QUESTIONS |
[1] Using the Ubuntu forum thread, answer these:
(a) Where is Ubuntu officially based?
(b) How many languages do the forums linked from the Ubuntu site cover in total?
(c) How many hours of installing does Windows XP Pro take?
[2] Name each distinct username shown above a post's date in the Ubuntu forum thread.
[3] Rewrite the Ubuntu forum thread from "a friend of mine" up to and including "3 updating it.", putting "French" in place of every "english".

PASSAGE PROVIDED |
Beside that the Japanese font by default are just awful... sure you can fix that by installing Microsoft font, but still not something I would expect the user to be doing in a perfect scenario.

LaRoza
February 25th, 2008, 05:10 PM
Other operating systems have other languages.

(To my knowledge, Windows doesn't have Kurdish)

aysiu
February 25th, 2008, 05:40 PM
Other operating systems have other languages. Ubuntu is developed in the USA.

(To my knowledge, Windows doesn't have Kurdish)
Ubuntu is developed in the USA? I thought it was developed by people in a number of different countries. I know Ubuntu is officially based in Isle of Man, and Mark Shuttleworth is from South Africa.

LaRoza
February 25th, 2008, 05:42 PM
Ubuntu is developed in the USA? I thought it was developed by people in a number of different countries. I know Ubuntu is officially based in Isle of Man, and Mark Shuttleworth is from South Africa.

Whoops, I didn't mean that.

(I was thinking of something else unrelated.)

Teber
February 25th, 2008, 05:54 PM
i checked. the ubuntu site links to forums in languages other than english. 14 languages in total. however, these forums are started and maintained by volunteers. so if these were really the only other languages you could get support in, it would be due to lack of dedicated volunteers?

a friend of mine who led me to linux gets his support from a friend of his, who is very proficient in linux...

getting into ubuntu should not be too difficult for me, since i have years of experience figuring things out with amigas.

not blaming anybody, but i can see how many fellow countrypeople of mine would not get anywhere, if they had only english forums to turn to...

still, i'm not really baffled by ubuntu so far. so i feel ubuntu is not really difficult. but then i have little trouble with support in english. i even installed ubuntu in english...

emshains
February 25th, 2008, 06:02 PM
Lets put it like this: if you give a blond secretary a ubuntu disk with a machine that automaticly boots from cd then i could say its a lot easier, because if you install windoze xp pro you have to spend like 4 hours installing and another 2 to 3 updating it.

EXTRACTED DATA |
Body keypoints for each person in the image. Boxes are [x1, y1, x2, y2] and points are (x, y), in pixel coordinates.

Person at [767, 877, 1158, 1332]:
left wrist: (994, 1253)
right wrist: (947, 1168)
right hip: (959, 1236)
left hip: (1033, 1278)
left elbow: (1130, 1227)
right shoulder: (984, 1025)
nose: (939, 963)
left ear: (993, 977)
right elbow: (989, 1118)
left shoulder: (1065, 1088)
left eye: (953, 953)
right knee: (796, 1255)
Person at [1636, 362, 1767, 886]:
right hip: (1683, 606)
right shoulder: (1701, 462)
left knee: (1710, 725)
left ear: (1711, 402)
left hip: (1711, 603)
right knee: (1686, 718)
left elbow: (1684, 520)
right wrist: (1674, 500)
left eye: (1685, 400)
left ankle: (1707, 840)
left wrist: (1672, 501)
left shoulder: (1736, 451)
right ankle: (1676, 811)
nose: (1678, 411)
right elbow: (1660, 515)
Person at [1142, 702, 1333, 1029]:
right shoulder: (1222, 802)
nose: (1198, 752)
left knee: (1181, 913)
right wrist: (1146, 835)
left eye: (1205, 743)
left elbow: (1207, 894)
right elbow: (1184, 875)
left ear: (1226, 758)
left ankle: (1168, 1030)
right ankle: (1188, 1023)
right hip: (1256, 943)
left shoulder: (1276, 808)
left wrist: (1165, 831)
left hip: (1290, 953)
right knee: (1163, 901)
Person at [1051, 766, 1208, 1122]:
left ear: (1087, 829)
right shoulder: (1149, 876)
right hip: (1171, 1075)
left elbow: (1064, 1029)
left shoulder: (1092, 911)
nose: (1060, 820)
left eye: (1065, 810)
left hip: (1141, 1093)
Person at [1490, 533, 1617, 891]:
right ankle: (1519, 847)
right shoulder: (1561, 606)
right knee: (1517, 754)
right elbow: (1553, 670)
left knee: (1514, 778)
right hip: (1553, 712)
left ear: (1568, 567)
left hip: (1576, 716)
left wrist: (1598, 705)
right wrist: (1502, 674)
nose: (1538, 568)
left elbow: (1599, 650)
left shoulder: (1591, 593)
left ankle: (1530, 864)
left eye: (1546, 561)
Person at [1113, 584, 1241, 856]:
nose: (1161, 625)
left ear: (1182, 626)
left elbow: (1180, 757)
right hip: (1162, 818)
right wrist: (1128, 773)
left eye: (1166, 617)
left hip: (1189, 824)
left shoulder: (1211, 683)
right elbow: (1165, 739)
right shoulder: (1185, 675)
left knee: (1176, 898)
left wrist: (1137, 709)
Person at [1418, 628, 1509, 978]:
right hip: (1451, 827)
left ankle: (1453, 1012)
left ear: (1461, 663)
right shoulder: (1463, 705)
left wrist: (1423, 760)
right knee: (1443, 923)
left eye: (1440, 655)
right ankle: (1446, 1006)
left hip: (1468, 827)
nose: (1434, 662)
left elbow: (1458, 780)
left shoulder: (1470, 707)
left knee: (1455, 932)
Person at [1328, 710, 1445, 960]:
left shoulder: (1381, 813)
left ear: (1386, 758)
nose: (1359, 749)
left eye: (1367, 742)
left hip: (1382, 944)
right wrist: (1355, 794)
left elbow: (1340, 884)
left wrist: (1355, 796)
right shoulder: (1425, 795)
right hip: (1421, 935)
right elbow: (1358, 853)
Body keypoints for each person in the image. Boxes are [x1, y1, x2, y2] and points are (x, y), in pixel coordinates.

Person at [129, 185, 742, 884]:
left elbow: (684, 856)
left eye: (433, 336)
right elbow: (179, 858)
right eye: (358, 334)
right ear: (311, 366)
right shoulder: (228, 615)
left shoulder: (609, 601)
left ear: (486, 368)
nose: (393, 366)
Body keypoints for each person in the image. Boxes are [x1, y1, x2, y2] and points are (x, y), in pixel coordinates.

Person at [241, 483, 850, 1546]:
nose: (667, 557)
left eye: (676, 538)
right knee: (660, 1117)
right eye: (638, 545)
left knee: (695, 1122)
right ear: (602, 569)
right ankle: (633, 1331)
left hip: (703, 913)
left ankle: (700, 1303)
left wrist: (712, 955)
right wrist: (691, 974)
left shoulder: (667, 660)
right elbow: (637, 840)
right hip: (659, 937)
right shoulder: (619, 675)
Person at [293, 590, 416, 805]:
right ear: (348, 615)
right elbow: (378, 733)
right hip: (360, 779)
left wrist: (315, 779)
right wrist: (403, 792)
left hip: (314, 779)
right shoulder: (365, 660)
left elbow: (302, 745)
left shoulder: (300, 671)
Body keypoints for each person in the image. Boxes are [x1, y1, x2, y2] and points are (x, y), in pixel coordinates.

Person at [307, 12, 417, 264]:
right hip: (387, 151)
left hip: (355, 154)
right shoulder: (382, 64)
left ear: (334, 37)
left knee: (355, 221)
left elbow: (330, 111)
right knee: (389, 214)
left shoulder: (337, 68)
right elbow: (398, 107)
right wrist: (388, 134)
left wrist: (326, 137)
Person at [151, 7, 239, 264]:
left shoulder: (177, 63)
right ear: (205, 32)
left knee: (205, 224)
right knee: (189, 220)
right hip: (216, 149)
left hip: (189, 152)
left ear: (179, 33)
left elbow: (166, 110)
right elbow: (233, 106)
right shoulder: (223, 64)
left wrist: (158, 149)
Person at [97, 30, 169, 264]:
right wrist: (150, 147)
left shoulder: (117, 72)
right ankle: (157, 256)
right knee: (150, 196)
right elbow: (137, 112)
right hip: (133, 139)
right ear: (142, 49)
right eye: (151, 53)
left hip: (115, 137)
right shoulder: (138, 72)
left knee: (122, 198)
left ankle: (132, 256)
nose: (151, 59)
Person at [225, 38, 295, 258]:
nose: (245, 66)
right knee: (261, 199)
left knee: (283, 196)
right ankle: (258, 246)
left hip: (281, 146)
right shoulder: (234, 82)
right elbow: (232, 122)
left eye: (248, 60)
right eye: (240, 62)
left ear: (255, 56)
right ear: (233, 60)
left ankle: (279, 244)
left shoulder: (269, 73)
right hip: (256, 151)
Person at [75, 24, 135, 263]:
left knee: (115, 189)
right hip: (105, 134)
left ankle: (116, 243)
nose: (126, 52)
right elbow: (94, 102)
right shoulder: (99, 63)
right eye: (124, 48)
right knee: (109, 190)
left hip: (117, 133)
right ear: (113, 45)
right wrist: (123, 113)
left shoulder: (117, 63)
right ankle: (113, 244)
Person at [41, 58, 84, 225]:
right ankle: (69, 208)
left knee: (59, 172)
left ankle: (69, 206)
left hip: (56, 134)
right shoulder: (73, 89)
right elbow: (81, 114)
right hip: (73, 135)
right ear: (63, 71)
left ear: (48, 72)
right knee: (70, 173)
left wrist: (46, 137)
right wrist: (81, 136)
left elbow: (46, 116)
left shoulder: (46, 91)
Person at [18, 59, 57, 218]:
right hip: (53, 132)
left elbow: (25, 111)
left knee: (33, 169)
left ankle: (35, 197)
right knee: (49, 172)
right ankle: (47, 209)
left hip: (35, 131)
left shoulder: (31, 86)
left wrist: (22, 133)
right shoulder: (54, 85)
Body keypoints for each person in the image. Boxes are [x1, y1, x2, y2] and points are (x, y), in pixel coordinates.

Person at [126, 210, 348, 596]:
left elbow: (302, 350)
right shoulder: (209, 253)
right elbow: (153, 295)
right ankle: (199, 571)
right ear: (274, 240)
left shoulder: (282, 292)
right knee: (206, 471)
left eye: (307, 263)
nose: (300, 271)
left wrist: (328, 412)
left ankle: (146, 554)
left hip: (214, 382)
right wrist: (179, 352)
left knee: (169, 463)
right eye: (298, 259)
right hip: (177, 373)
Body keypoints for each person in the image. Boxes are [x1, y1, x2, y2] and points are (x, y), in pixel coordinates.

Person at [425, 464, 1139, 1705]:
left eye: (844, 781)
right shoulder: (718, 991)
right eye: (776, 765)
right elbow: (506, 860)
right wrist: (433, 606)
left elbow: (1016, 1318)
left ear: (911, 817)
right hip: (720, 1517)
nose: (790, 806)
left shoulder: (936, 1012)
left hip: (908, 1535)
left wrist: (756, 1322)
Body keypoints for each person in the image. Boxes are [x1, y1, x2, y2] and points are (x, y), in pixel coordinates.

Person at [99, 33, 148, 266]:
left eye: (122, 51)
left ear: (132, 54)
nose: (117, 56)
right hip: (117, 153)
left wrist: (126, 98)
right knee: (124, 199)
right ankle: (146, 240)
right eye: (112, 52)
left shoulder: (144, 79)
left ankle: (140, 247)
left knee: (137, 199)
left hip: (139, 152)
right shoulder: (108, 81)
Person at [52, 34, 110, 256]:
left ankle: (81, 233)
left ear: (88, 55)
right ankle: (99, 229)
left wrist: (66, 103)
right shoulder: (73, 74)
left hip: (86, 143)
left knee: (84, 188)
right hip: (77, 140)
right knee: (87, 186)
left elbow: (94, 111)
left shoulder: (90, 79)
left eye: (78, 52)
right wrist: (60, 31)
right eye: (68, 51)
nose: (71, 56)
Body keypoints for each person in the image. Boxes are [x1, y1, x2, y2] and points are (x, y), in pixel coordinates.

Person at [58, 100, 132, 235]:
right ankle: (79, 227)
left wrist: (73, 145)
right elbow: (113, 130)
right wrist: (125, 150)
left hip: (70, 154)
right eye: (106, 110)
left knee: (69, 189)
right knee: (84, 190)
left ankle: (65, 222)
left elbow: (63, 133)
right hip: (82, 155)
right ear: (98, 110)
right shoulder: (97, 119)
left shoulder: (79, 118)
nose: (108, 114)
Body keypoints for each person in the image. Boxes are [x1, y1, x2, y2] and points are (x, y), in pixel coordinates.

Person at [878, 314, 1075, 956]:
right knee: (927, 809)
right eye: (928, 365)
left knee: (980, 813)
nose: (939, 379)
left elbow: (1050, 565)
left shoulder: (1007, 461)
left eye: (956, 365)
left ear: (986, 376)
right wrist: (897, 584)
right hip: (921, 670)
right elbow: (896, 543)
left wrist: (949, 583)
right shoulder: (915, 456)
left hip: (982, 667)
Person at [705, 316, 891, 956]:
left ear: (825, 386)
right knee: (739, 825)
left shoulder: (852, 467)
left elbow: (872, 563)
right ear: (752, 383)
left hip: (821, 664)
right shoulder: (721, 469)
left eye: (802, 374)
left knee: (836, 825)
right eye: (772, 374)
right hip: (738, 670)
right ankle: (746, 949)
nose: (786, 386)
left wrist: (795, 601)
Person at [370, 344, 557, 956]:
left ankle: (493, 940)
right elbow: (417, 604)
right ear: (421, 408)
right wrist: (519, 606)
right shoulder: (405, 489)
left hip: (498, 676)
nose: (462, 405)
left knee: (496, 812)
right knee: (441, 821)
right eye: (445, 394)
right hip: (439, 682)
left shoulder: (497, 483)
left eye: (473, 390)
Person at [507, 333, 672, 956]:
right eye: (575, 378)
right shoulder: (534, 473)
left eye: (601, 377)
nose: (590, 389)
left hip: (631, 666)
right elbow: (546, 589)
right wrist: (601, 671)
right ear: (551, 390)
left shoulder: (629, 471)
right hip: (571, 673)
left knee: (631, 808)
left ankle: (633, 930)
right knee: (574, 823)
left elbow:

SOLUTIONS IN ORDER |
[1]
(a) Isle of Man
(b) 14
(c) About 4 hours

[2]
LaRoza
aysiu
Teber
emshains

[3]
a friend of mine who led me to linux gets his support from a friend of his, who is very proficient in linux...

getting into ubuntu should not be too difficult for me, since i have years of experience figuring things out with amigas.

not blaming anybody, but i can see how many fellow countrypeople of mine would not get anywhere, if they had only French forums to turn to...

still, i'm not really baffled by ubuntu so far. so i feel ubuntu is not really difficult. but then i have little trouble with support in French. i even installed ubuntu in French...

emshains
February 25th, 2008, 06:02 PM
Lets put it like this: if you give a blond secretary a ubuntu disk with a machine that automaticly boots from cd then i could say its a lot easier, because if you install windoze xp pro you have to spend like 4 hours installing and another 2 to 3 updating it.